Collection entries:
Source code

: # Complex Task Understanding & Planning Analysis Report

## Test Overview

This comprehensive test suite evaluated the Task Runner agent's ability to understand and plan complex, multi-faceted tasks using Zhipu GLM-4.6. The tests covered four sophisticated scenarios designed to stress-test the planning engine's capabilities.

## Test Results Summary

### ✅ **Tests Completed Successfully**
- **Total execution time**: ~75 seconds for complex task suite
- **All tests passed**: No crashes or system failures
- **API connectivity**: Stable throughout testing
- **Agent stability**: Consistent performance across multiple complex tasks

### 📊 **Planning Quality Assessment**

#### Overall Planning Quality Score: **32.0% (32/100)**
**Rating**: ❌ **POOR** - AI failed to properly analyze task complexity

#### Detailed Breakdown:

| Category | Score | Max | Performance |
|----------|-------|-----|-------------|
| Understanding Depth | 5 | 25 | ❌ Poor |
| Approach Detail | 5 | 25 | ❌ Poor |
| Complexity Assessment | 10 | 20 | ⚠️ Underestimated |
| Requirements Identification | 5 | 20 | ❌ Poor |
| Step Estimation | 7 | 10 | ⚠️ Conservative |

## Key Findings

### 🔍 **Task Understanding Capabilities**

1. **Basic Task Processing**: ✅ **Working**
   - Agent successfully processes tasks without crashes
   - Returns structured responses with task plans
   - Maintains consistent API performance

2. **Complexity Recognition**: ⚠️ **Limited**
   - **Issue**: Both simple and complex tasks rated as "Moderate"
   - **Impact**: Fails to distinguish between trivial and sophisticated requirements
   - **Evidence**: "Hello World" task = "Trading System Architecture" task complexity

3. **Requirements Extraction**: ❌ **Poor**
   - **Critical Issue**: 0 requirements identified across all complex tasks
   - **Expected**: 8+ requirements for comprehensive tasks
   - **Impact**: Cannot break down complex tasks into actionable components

**To-do item:** Reproduce word for word every line in the collection entries above, from the very first line down through the line that contains "### 📊 **Planning Quality Assessment**", including both ends.

**Exercise response:**
Source code

: # Complex Task Understanding & Planning Analysis Report

## Test Overview

This comprehensive test suite evaluated the Task Runner agent's ability to understand and plan complex, multi-faceted tasks using Zhipu GLM-4.6. The tests covered four sophisticated scenarios designed to stress-test the planning engine's capabilities.

## Test Results Summary

### ✅ **Tests Completed Successfully**
- **Total execution time**: ~75 seconds for complex task suite
- **All tests passed**: No crashes or system failures
- **API connectivity**: Stable throughout testing
- **Agent stability**: Consistent performance across multiple complex tasks

### 📊 **Planning Quality Assessment**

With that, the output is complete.